PARTS OF THE EXERCISE:
1. In the comment on faith and belief, give the passage from "What is referred" up to and including "distinctions being drawn." again, switching "open mindedness" to "receptiveness".
2. Answer these about the comment on faith and belief:
(a) What tradition does the writer say has been an influence?
(b) For roughly how long did the writer fail to distinguish faith from belief?
(c) Who wrote the book the writer recommends?

>> Begin TEXT SECTION

I enjoyed your post.
I am relatively new to less wrong, but also have been influenced by Buddhism, and am glad to see it come up here.
The confusion you point at between faith and belief is appreciated and was an important distinction I did not make for roughly the first 20 years or so of my life. The foundational axiom I use so as to not fall into the infinite skepticism you mention is the idea that it’s okay to try and build, help, learn, and contribute even if you don't understand things completely. I also hold out hope for the universe and life to ultimately make sense, and I try to understand it, but I suspect it will all amount to an absurd Sisyphean act.
What is referred to as faith or trust in the post I refer to as open mindedness. I think it maps without issue to the same concept you are referring to, but I am open to distinctions being drawn.
The other thing I wanted to mention, if anyone found the distinction between belief and faith especially interesting, and would be interested to understand how even within religious communities belief can be detrimental, I recommend the book The Religious Case Against Belief by James P. Carse. It explores this subject in depth and is quite enjoyable.

>> End TEXT SECTION
>> Begin RECORDS

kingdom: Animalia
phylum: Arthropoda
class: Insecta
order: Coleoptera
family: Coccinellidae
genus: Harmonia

>> End RECORDS

RESULTS FOR THE EXERCISE:
1.
What is referred to as faith or trust in the post I refer to as receptiveness. I think it maps without issue to the same concept you are referring to, but I am open to distinctions being drawn.

2.
(a) Buddhism
(b) Roughly the first 20 years of the writer's life
(c) James P. Carse